Mathematical journal publishing is currently a major concern for many in the mathematical community. The following brief comments address some of these concerns from the perspective of the American Mathematical Society:
The AMS supports the practice of permitting authors to post a prepublication manuscript of a journal article on the author’s personal web page, on the author’s institution’s noncommercial repository and on arXiv.org. The author may post the final peer-reviewed manuscript including revisions that take into account comments and suggestions of referees.
The AMS has taken a leading role in investigating the advantages and consequences for publishers of various forms of open access, and responded in January to the Request for Information about Public Access from the Office of Science and Technology Policy. The AMS opposes the recently proposed Research Works Act (H.R.3699).
The AMS journals are among the least expensive mathematics journals. This cost to the subscriber is far less than the per page costs of journals of commercial publishers. The AMS recognizes the financial stress experienced by many subscribers to its journals; the AMS works hard to keep subscription prices low and to accommodate special needs. At the same time, the AMS recognizes that there are expenses associated with the publication of journals, and that free journals staffed and funded by dedicated individuals might not provide necessary stability for mathematical publications.
The AMS makes its journal content available to everyone at no charge five years after the original date of publication.
The AMS continues to monitor funding mechanisms other than subscription revenue which could support journal publication. The AMS strongly endorses and adheres to the principle that a paper in the mathematical sciences should have an opportunity to be evaluated and properly published without regard to the financial circumstances of its authors. The AMS has expressed its unequivocal stance that authors should not be required to pay page charges in order to publish in AMS journals. The model in which the author pays for publication can be exclusionary as well as open to abuse. The AMS is interested in a hybrid subscription-based/open-access model in which some journals would be supported in part by external (presumably governmental) funds. On the other hand, grant funding available to mathematicians is very limited; only a minority of authors of articles in AMS journals is funded by U.S. federal grants. A recent MSRI workshop discussed a variety of “business models” for journals.

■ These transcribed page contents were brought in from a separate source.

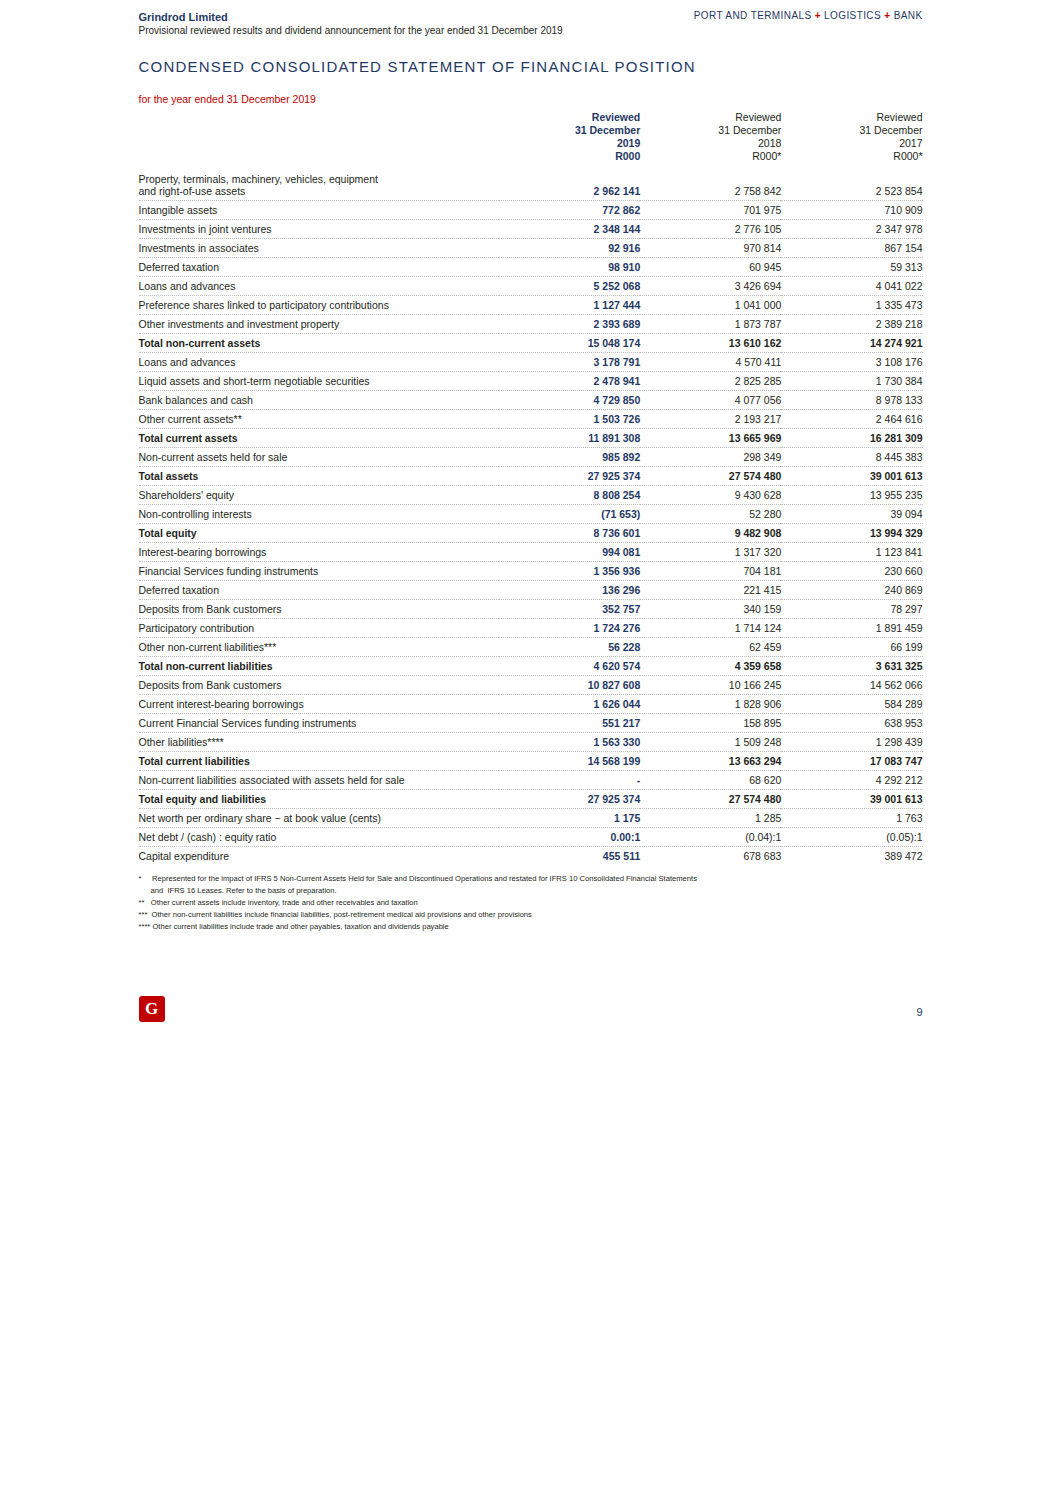PORT AND TERMINALS + LOGISTICS + BANK
Grindrod Limited
Provisional reviewed results and dividend announcement for the year ended 31 December 2019
CONDENSED CONSOLIDATED STATEMENT OF FINANCIAL POSITION
for the year ended 31 December 2019
| | Reviewed 31 December 2019 R000 | Reviewed 31 December 2018 R000* | Reviewed 31 December 2017 R000* |
| --- | --- | --- | --- |
| Property, terminals, machinery, vehicles, equipment and right-of-use assets | 2 962 141 | 2 758 842 | 2 523 854 |
| Intangible assets | 772 862 | 701 975 | 710 909 |
| Investments in joint ventures | 2 348 144 | 2 776 105 | 2 347 978 |
| Investments in associates | 92 916 | 970 814 | 867 154 |
| Deferred taxation | 98 910 | 60 945 | 59 313 |
| Loans and advances | 5 252 068 | 3 426 694 | 4 041 022 |
| Preference shares linked to participatory contributions | 1 127 444 | 1 041 000 | 1 335 473 |
| Other investments and investment property | 2 393 689 | 1 873 787 | 2 389 218 |
| Total non-current assets | 15 048 174 | 13 610 162 | 14 274 921 |
| Loans and advances | 3 178 791 | 4 570 411 | 3 108 176 |
| Liquid assets and short-term negotiable securities | 2 478 941 | 2 825 285 | 1 730 384 |
| Bank balances and cash | 4 729 850 | 4 077 056 | 8 978 133 |
| Other current assets** | 1 503 726 | 2 193 217 | 2 464 616 |
| Total current assets | 11 891 308 | 13 665 969 | 16 281 309 |
| Non-current assets held for sale | 985 892 | 298 349 | 8 445 383 |
| Total assets | 27 925 374 | 27 574 480 | 39 001 613 |
| Shareholders' equity | 8 808 254 | 9 430 628 | 13 955 235 |
| Non-controlling interests | (71 653) | 52 280 | 39 094 |
| Total equity | 8 736 601 | 9 482 908 | 13 994 329 |
| Interest-bearing borrowings | 994 081 | 1 317 320 | 1 123 841 |
| Financial Services funding instruments | 1 356 936 | 704 181 | 230 660 |
| Deferred taxation | 136 296 | 221 415 | 240 869 |
| Deposits from Bank customers | 352 757 | 340 159 | 78 297 |
| Participatory contribution | 1 724 276 | 1 714 124 | 1 891 459 |
| Other non-current liabilities*** | 56 228 | 62 459 | 66 199 |
| Total non-current liabilities | 4 620 574 | 4 359 658 | 3 631 325 |
| Deposits from Bank customers | 10 827 608 | 10 166 245 | 14 562 066 |
| Current interest-bearing borrowings | 1 626 044 | 1 828 906 | 584 289 |
| Current Financial Services funding instruments | 551 217 | 158 895 | 638 953 |
| Other liabilities**** | 1 563 330 | 1 509 248 | 1 298 439 |
| Total current liabilities | 14 568 199 | 13 663 294 | 17 083 747 |
| Non-current liabilities associated with assets held for sale | - | 68 620 | 4 292 212 |
| Total equity and liabilities | 27 925 374 | 27 574 480 | 39 001 613 |
| Net worth per ordinary share − at book value (cents) | 1 175 | 1 285 | 1 763 |
| Net debt / (cash) : equity ratio | 0.00:1 | (0.04):1 | (0.05):1 |
| Capital expenditure | 455 511 | 678 683 | 389 472 |
* Represented for the impact of IFRS 5 Non-Current Assets Held for Sale and Discontinued Operations and restated for IFRS 10 Consolidated Financial Statements
and IFRS 16 Leases. Refer to the basis of preparation.
** Other current assets include inventory, trade and other receivables and taxation
*** Other non-current liabilities include financial liabilities, post-retirement medical aid provisions and other provisions
**** Other current liabilities include trade and other payables, taxation and dividends payable
G
9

Editorial boards of AMS journals are appointed by the President upon recommendation of the AMS Editorial Boards Committee, whose members are elected by the AMS membership. Members of editorial boards of AMS journals are expected to follow guidelines for ethical behavior prepared by the AMS Committee on Publications. The AMS condemns the practice of some journals to publish “mathematical trash” and to manipulate citation ratings.
Responsible bundling by publishers of journal subscriptions can be mutually advantageous to both libraries and publishers. Bundling can give a librarian flexibility, at reduced cost, in the selection of journals. However, the practice by some commercial publishers of offering large bundled packages consumes an increasing amount of acquisition budgets and makes it difficult for small publishers to maintain their subscriber base. The practice also makes it extremely difficult for new journals founded outside the umbrella of a large publisher to be launched. This is an unfortunate situation. Still, many institutional librarians appear pleased with the bundling model. Moreover, issues concerning journal subscriptions at most institutions are dominated by the medical and biological fields, with mathematicians having little leverage to influence their institution's practices.
The AMS views commercial publishers of mathematical journals as partners and recognizes their contributions to the mathematical community. Commercial publishers (and the AMS) have been at the forefront of technological innovation which has permitted much broader access to published material. By 2009, more than fifty percent of mathematical journal articles were published by commercial publishers (a percentage which is increasing), and there appears to be no likely alternate mechanism to publish most of these journals.
The AMS remains committed to the current mathematical researching publishing model in which a journal article is checked and evaluated by one or more referees. Although the arXiv plays a very valuable role in providing early dissemination of mathematics, the current refereeing process remains vitally important in assuring the integrity of the mathematical edifice.